Pasaje seleccionado —
NO, no están los místicos en sus tabernas porque no están siquiera abiertas. Todos los bares han cerrado por orden de Gobierno. Ni Núñez de Herrera podría haber encontrado un escenario similar a su bellísimo texto en este horripilante 2020. El coronavirus es nuestra peste. Ténganlo claro. No se engañen. Lo tenemos peor que en 1933. Nos ha tocado vivir la peor Semana Santa en más de cien años. Mucho más, pero no me hagan hacer la cuenta. No me hagan preguntar a Manuel García Fernández ni a Álvaro Pastor. No quiero saber quiénes fueron los últimos sevillanos en vivir algo siquiera similar. ¿Para qué? ¿Acaso eso nos consolaría? No. Rotundamente no.

Acción requerida 1 — Enumera todas las personas que aparecen con nombre propio en el pasaje sobre la Semana Santa de 2020.
Acción requerida 2 — Prolonga con un párrafo el pasaje sobre la Semana Santa de 2020, empezando justo después de su última oración.

Extracto de datos —
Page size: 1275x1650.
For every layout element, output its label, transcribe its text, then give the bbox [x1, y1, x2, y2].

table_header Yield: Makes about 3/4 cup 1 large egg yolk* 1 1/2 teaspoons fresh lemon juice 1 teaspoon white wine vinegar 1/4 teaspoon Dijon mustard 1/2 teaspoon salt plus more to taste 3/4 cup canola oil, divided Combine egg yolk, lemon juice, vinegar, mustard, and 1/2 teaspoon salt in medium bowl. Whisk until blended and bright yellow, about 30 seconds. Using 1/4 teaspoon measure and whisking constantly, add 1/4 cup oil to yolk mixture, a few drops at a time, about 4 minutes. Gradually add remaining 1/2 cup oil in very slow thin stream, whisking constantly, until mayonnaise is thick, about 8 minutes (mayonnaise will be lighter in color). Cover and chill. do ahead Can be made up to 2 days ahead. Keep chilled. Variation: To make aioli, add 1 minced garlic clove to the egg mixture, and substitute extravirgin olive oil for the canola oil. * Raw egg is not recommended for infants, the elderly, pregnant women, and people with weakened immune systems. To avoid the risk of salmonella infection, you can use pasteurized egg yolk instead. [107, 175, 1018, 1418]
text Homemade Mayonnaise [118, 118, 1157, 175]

Respuesta 1 —
- Núñez de Herrera
- Manuel García Fernández
- Álvaro Pastor

Respuesta 2 —
Podríamos enumerar la de hitos, momentos y ritos que no vivimos ayer, que nos fueron robados. ¿Para qué? No tuvimos siquiera tabernas para el consuelo, ni pudimos citarnos con nuestros semejantes para compartir ese café largo para acudir al encuentro de la Humildad y Paciencia, cartel perfecto de esta Semana Santa. Era Domingo de Ramos y nos tuvimos que quedar como fieras enjauladas, como críos encerrados en la mañana de la Epifanía, como olas del mar sin playa en la que romper en estallidos de espumas de nácar. Se nos prohibió buscar a Dios en las calles. Quizás porque estaba en nuestras casas con la túnica blanca del Inocente de San Juan de la Palma que habremos de vestir como nuestros hijos. Fue Domingo de Ramos y lo pasamos en casa. Pasó la Policía y nos sentimos protegidos.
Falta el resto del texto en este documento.